▶ DOCUMENT PASSAGE:

For years, that’s all I remembered about this film – that (those?) and also that it seemed kind of dumb at the time.

In the early 2000s, you couldn’t have asked for a better collection of actors.  John Travolta was knee deep in his “Pulp Fiction” career recovery.  Hugh Jackman and Halle Berry were fresh off of being X-Men (Wolverine and Storm, respectively).  Meanwhile, Don Cheadle was in, well, everything.

But…sometimes you can take a bunch of awesome things, like graham crackers, marshmallows and chocolate and create something awesome, like s’mores.  And sometimes you can take some awesome things, like pizza, beer and an all night dance party and end up puking your guts out.

In other words, the actors were great but the plot sort of came across as though a bunch of writers got together and said, “Let’s just bypass this whole plot thing and have a lot of awesome explosions, action and get Halle Berry to gratuitously flash her funbags for no reason.

Interestingly enough, I caught this on Netflix after having not seen it since I did in the movie theater oh so many years ago.  And for the first hour or so, I recalled why I thought the movie blew chunks in the first place.

Jackman plays Stanley Jobson, supposedly the world’s greatest hacker, currently on parole after pissing off the government with his hackery.  With a life reduced to poverty, he’s forced into becoming a hacker for Gabriel (Travolta) a mysterious, off-the-books, anti-terrorist operation runner.

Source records
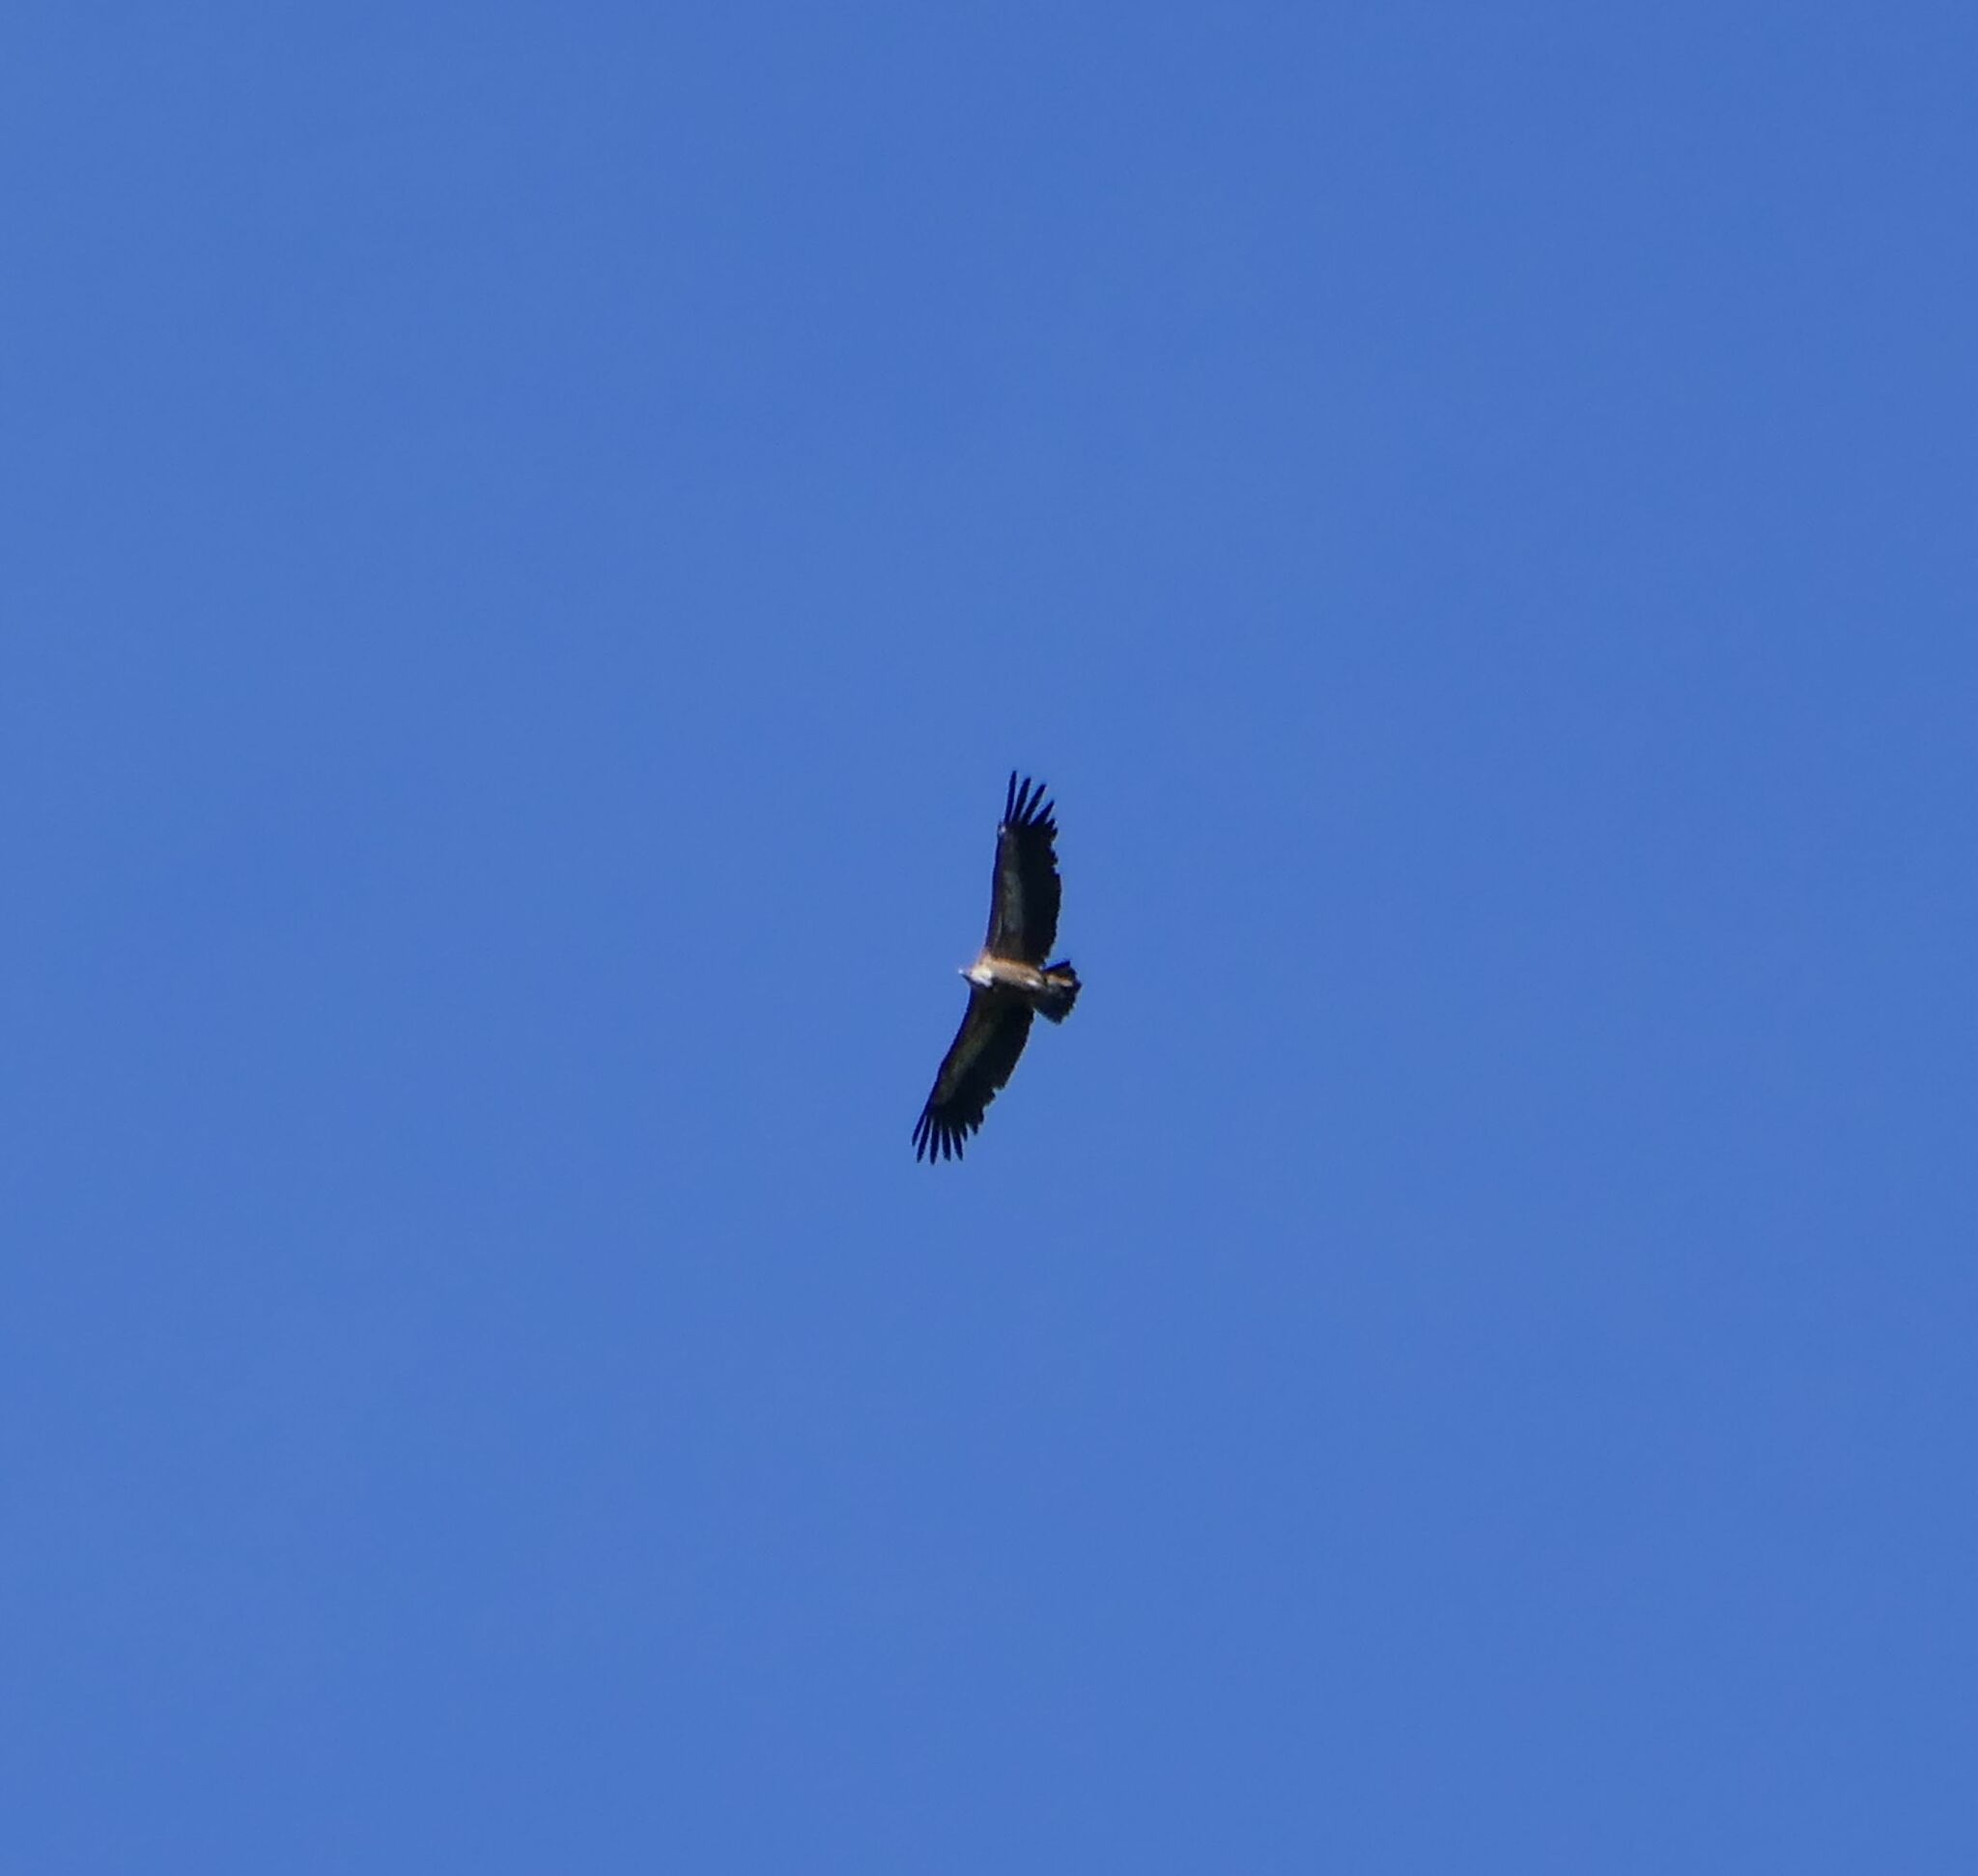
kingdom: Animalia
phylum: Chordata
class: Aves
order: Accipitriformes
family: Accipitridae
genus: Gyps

==

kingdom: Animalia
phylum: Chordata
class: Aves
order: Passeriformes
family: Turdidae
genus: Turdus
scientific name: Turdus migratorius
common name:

▶ WORK INSTRUCTIONS:
Answer these questions using the film review.
(a) Which X-Men characters had Hugh Jackman and Halle Berry played?
(b) Where did the reviewer watch the film again?
(c) What is the name of Jackman's character?

▶ RESULT OF THIS EXERCISE:
(a) Wolverine and Storm, respectively.
(b) On Netflix.
(c) Stanley Jobson.